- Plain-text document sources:
-.-.-

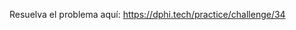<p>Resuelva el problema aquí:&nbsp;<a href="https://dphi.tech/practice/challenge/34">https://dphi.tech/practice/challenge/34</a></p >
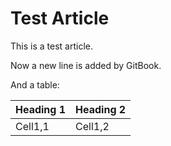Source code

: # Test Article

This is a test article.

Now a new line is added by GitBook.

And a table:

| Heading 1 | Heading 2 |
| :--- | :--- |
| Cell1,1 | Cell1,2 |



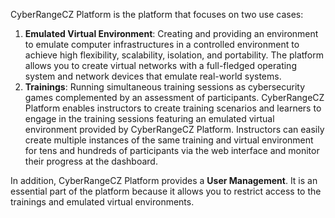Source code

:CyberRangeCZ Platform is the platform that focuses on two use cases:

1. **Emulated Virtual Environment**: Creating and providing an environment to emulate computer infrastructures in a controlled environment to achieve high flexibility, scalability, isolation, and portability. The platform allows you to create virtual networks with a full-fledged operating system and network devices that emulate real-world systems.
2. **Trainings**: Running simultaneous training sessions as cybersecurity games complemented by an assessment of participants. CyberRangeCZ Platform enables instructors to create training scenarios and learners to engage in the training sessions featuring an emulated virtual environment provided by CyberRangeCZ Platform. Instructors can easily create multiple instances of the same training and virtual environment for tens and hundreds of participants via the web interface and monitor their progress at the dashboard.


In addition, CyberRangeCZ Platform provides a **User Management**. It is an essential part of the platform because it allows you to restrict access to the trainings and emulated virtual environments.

-.-.-

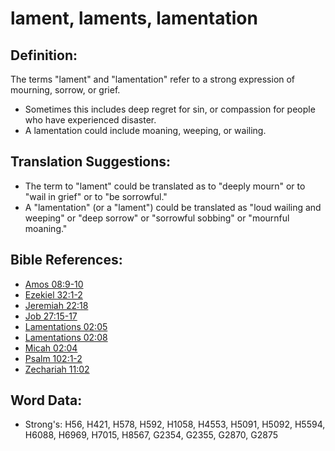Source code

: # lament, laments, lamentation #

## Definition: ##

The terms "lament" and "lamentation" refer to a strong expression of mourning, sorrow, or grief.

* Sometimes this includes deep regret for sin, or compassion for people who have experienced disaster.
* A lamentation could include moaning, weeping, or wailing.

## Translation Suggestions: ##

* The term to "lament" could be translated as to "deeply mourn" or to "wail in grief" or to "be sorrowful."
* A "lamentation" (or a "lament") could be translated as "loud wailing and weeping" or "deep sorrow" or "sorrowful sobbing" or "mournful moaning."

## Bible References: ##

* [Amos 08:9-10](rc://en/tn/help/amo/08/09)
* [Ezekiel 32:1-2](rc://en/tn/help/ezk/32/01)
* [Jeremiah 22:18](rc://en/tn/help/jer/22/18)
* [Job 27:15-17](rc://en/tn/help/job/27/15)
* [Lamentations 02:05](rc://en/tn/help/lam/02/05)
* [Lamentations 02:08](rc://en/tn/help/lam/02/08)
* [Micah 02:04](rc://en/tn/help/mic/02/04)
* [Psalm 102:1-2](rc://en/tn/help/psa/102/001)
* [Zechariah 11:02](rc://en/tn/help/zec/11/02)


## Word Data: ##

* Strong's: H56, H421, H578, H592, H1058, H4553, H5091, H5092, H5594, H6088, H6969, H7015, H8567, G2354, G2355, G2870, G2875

-.-.-

- EXERCISE AIM:
Your answer is the exact run of lines above from the one with "<p>Resuelva el problema" through the one with "Platform is the", both ends included, minus any picture.

- OUTPUT:
<p>Resuelva el problema aquí:&nbsp;<a href="https://dphi.tech/practice/challenge/34">https://dphi.tech/practice/challenge/34</a></p >
Source code

: # Test Article

This is a test article.

Now a new line is added by GitBook.

And a table:

| Heading 1 | Heading 2 |
| :--- | :--- |
| Cell1,1 | Cell1,2 |



Source code

:CyberRangeCZ Platform is the platform that focuses on two use cases:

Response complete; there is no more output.